今年は、残暑が厳しく9月中旬になってもまだ30度を超す日が続いている。
しかし、さすがに秋分の日前頃から、朝晩は少し涼しくなって来た。
私はこの時期の、秋の気配を感じられる夕陽を観るのが好きだ。自坊の近くに、富士山と共に丹沢連峰が遠望できる、広々とした農業専用地域がある。田んぼの稲穂が黄金色になりはじめている時、天気の良い日だった夕方に、時々散歩をする。雲は朱色に染まったり、様々な色の変化があり、落日の美しさを観る事ができる。
この時期に思う言葉が「日想観」だ。
日想観とは、浄土三部経のひとつ観無量寿経の中で説かれている、お釈迦様の教えから来ている。インドのマガタ国の王子である息子の阿聞世(あじゃせ)によって牢に閉じ込められた、母の王妃である韋提希(いだいけ)夫人が、お釈迦さまに救いを求める。
「王舎城の悲劇」で始まる、このお経の中で、「業障(ごっしょう)を浄め除き、諸仏の前に生まれる」方法として、阿弥陀仏と極楽浄土の観想法を、十六の教えで説いている。その中で一番初めに出てくるのが日想観になっている。
日想観の意味するところは、阿弥陀仏のおられる西に沈む、夕陽を拝して極楽浄土を感じる修行の一つだ。
日想観の名所に、大阪市天王寺区の四天王寺がある。法然上人二十五霊場第六番霊場になっている。
その四天王寺に、九月初旬に増上寺布教師会研修会の参加者、四十数名と共に私にとっては初めての参拝させていただいた。新鮮な思いがしたのは、寺院入口に巨大な石の鳥居がある事だ。西大門(極楽門)の外側に位置する石の鳥居は、元は木造であったが、永仁2年(1292)に石造りに改められ現在に至る。年号が判明している物としては、日本最古になる。
石の鳥居の中央に掲げられた扁額は、縦1.5メートル、横11メートルで、鋳銅製?形になっている。その中の文字には
「釈迦如来 転法輪処 当極楽浄土 東門中心」
とある。意味は、「釈迦如来が法を説き、ここが極楽浄土の東門の中心である」と言う事になる。

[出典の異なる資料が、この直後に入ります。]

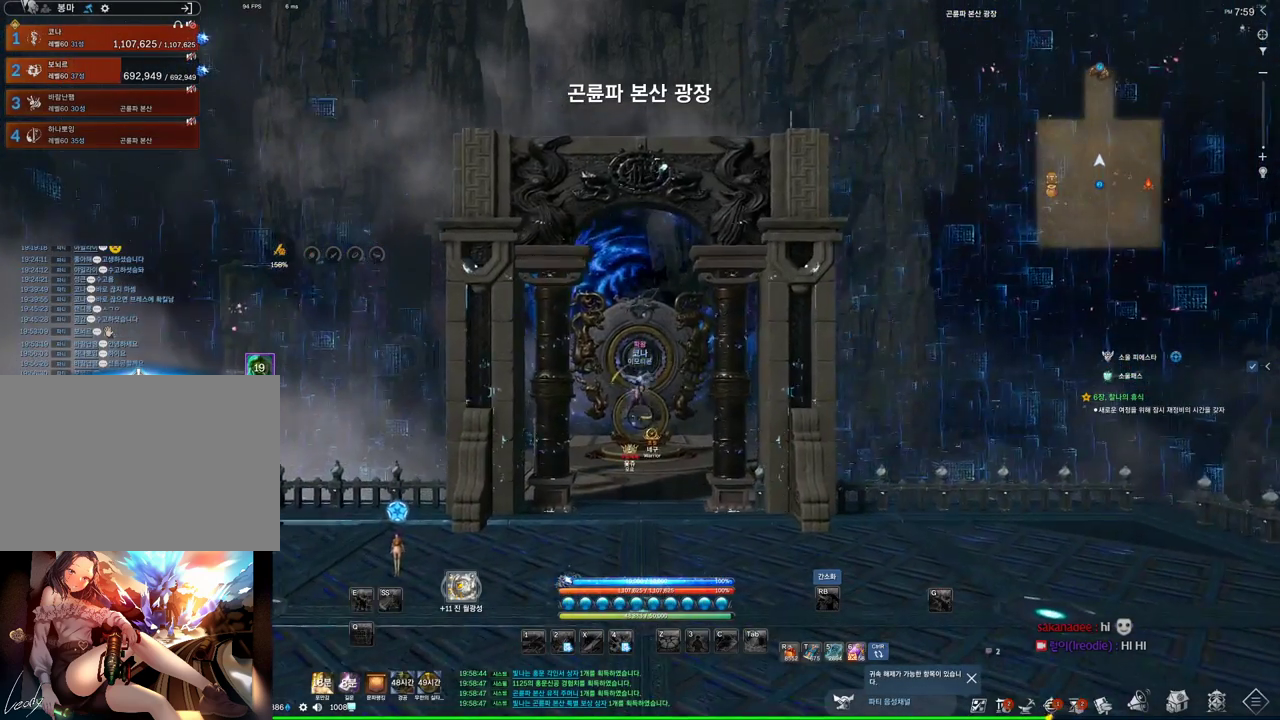
{"keys": ["w"], "mouse": [], "events": []}
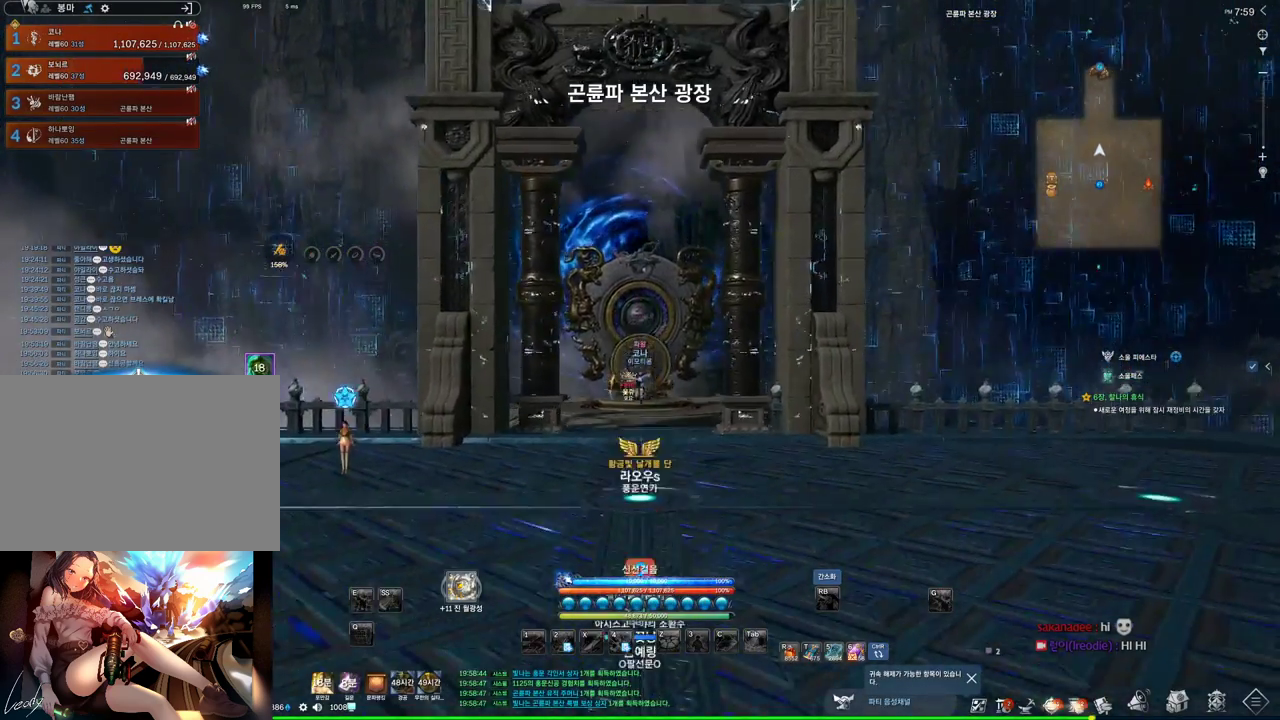
{"keys": ["w"], "mouse": [], "events": [[300, "space", "down"], [433, "space", "up"]]}
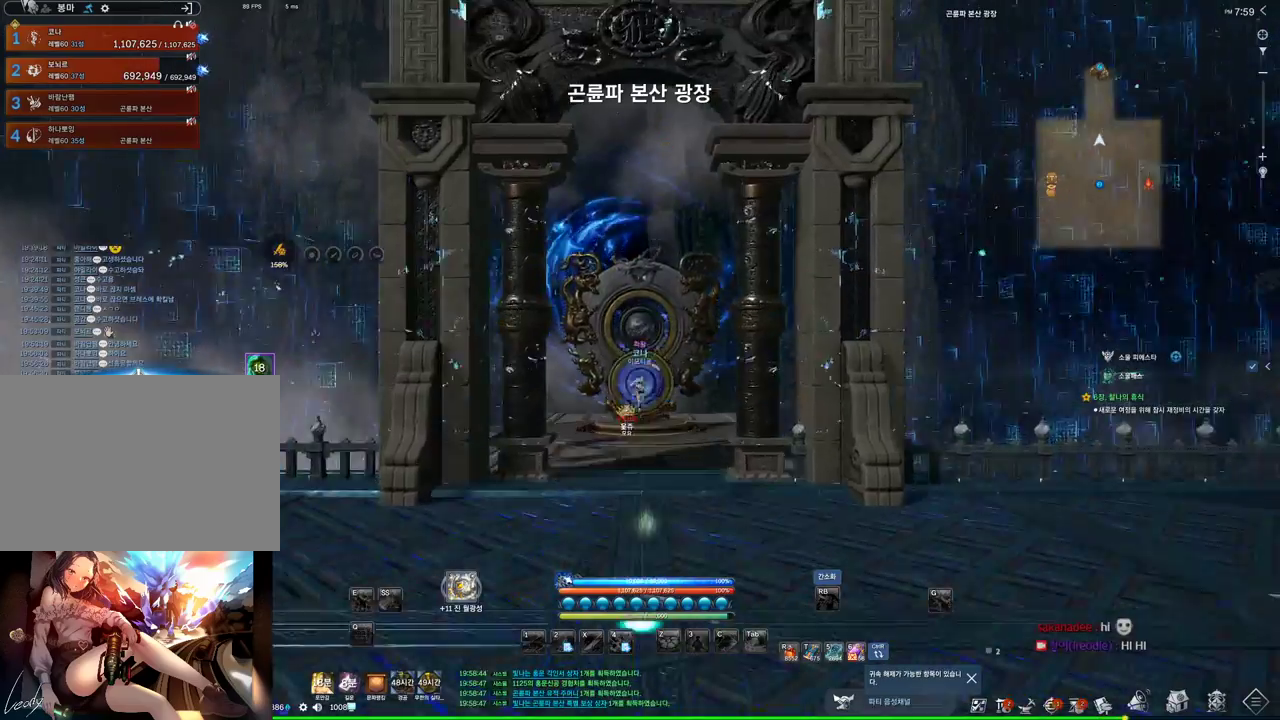
{"keys": ["w"], "mouse": [], "events": []}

平安時代には、四天王寺は日想観の聖地であった。石の鳥居と西大門との間には、念仏三昧の関連諸堂があり、浄土信仰の霊地として隆盛を極めていたという。
四天王寺は、聖徳太子が飛鳥時代に創建したと言われている、我が国最古の寺だ。この寺が日想観の名所になった理由は、昔の四天王寺付近は難波津(なにわのつ)といわれていて、湾が今よりも東に深くはいりこんでいた。寺がある高台から眺めると、西方の海に沈む夕陽がことのほか美しく西方浄土を思わせる絶景だったからだ。

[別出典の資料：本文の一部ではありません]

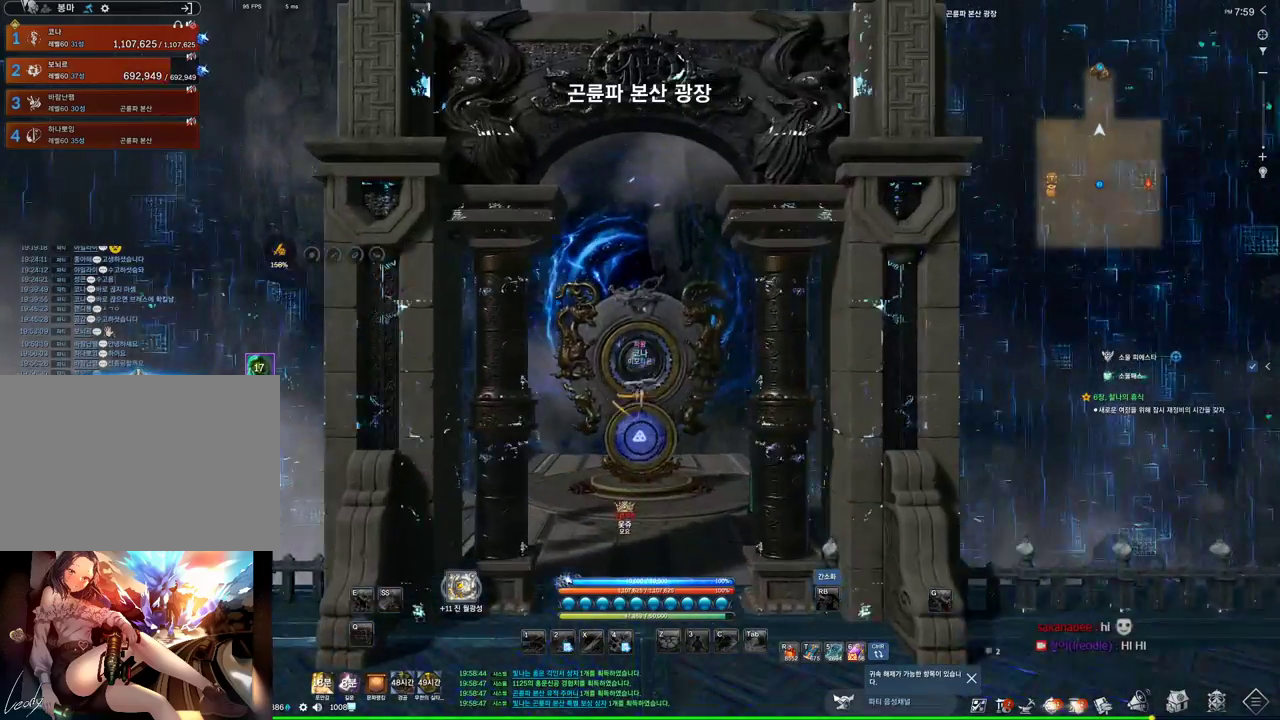
{"keys": ["w"], "mouse": [], "events": []}
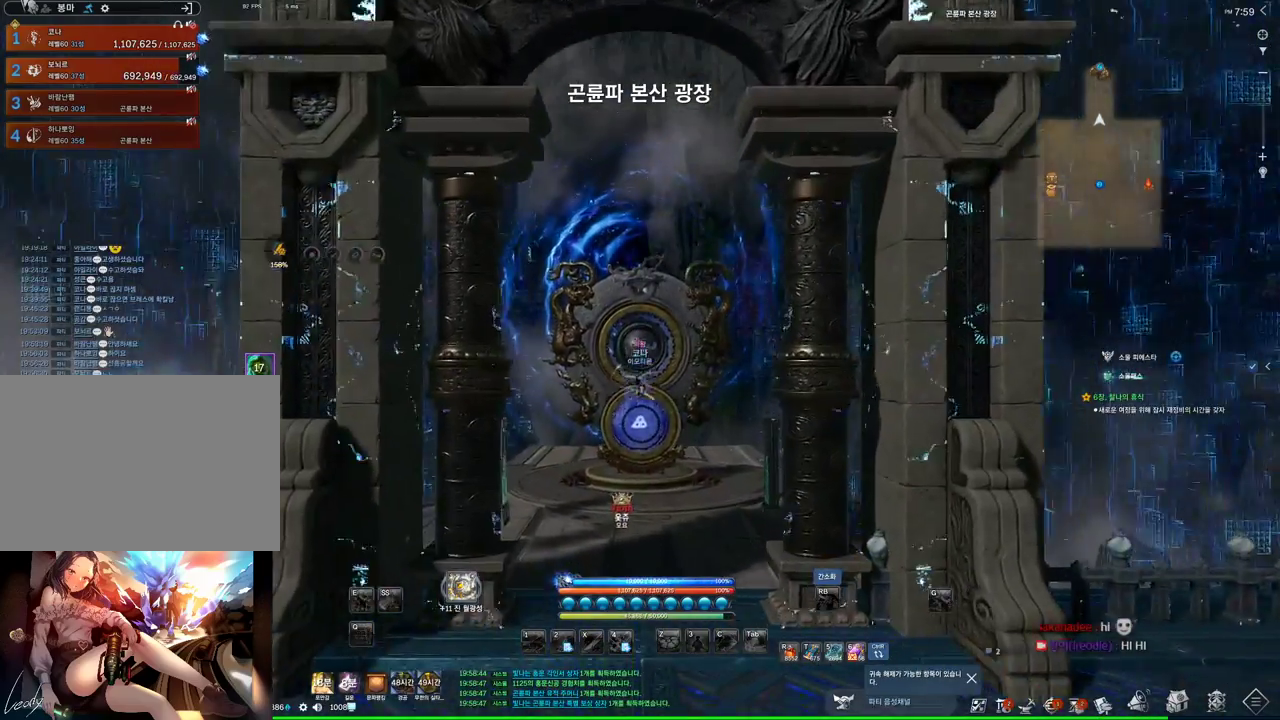
{"keys": ["w"], "mouse": [], "events": []}
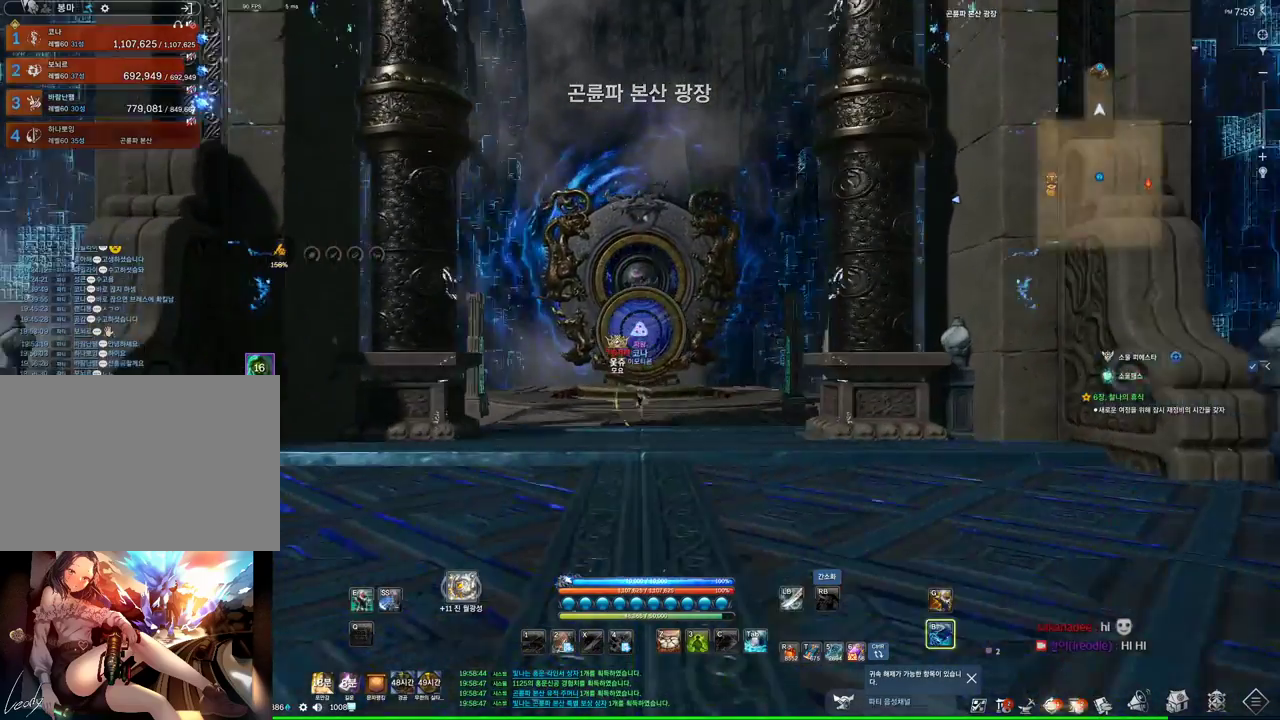
{"keys": ["w"], "mouse": [], "events": []}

そして、都の西方を守護する鎮護国家の官寺だったために、四天王像は西を向いていた。海の彼方から来る敵を睨むように、新しい伽藍になる昭和38年(1963)までは、横一列に並んでいた。広々とした境内の中には、多くの堂宇がある。和宗総本山としての、御本尊は金堂に安置されている救世観音菩薩だ。
ひき続き、法然上人二十五霊場第七番、四天王寺西大門と石の鳥居の、すぐ坂の先にある一心寺を参拝させていただいた。
法然上人は、一心寺で文治元年(1185)の春彼岸の頃に、日想観を修められた。その時代には、大阪湾はもちろん、四天王寺と同様に遠くには淡路島と六甲山を望み、明石海峡に沈む夕日は格別の美しさであったと伝えられている。
観無量寿経の中で、絶望の淵に立っていた韋提希夫人に、お釈迦様が西方浄土を観想する教えをお説きになったのが、日想観だ。
夕闇が迫る中、光輝く希望に満ち溢れる太陽は、心の暗がりに光明をもたらす慈悲の心になる。これから益々夕陽の美しい季節になって来る、西方に沈む太陽を拝む日想観を、おすすめしたいと思う。